Un imputato nella sua qualità di dirigente medico di primo livello presso un presidio ospedaliero è stato condannato dal Giudice di Pace alla pena di giustizia oltre al risarcimento dei danni in favore del collega in quanto, con lettere indirizzate al direttore generale ASL, al direttore sanitario dell’ospedale, al dirigente medico coordinatore del P.O., aveva offeso la reputazione del sanitario in servizio nella stessa struttura, affermando che questi non era in grado di eseguire il proprio lavoro mettendo a repentaglio la salute dei pazienti.

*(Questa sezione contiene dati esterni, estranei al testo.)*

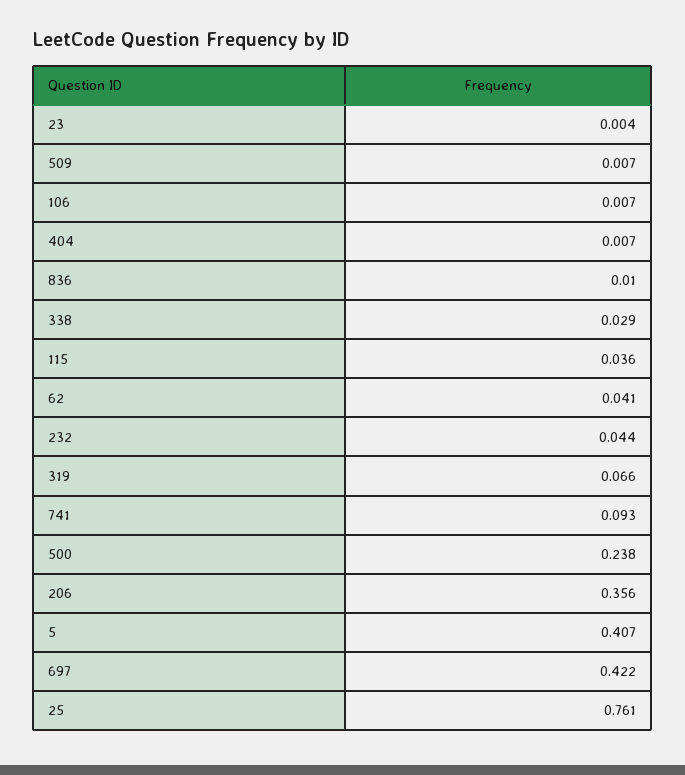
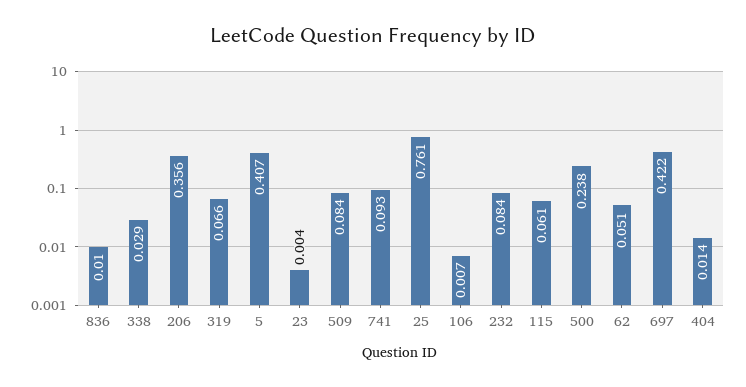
509: 0.007 -> 0.084
404: 0.007 -> 0.014
115: 0.036 -> 0.061
62: 0.041 -> 0.051
232: 0.044 -> 0.084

Il Tribunale ha confermato la sentenza di primo grado.
Se il criticante non è un soggetto qualsiasi o comunque esterno alla struttura, ma un soggetto che nella struttura è inserito e al quale sono attribuite specifiche responsabilità, la segnalazione ai superiori circa la condotta ritenuta scorretta di colleghi e sottoposti, più che l’esercizio di un diritto, può rappresentare l’adempimento di un dovere.

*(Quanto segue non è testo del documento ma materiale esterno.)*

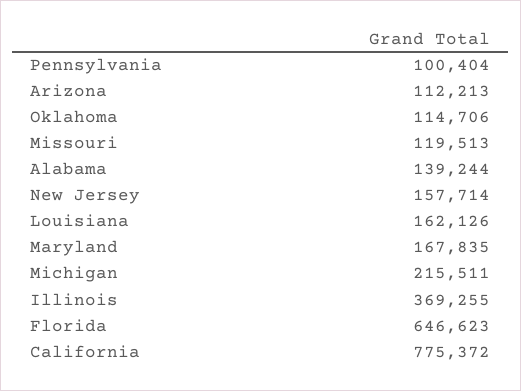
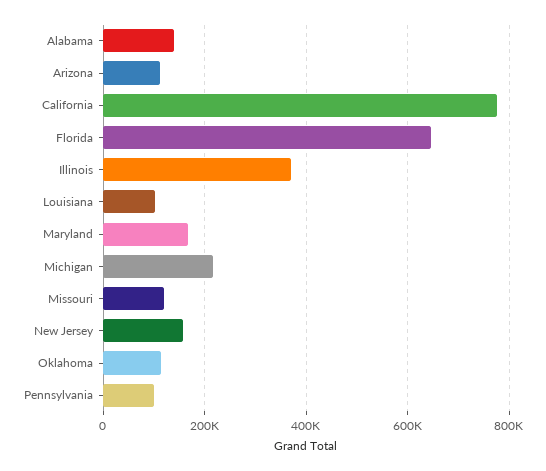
Louisiana: 162126 -> 100000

Con riferimento a tale eventuale situazione di doverosità, andrà rivalutata anche la continenza delle espressioni utilizzate, dovendosi comunque tener conto del fatto che l’eventuale intervento dei superiori, se tali erano da considerarsi i destinatari delle tre missive, appariva finalizzato a garantire un più adeguato standard di sicurezza ai pazienti del presidio ospedaliero.
La Corte di Cassazione ha annullato la sentenza di condanna rinviando al Tribunale per un nuovo esame.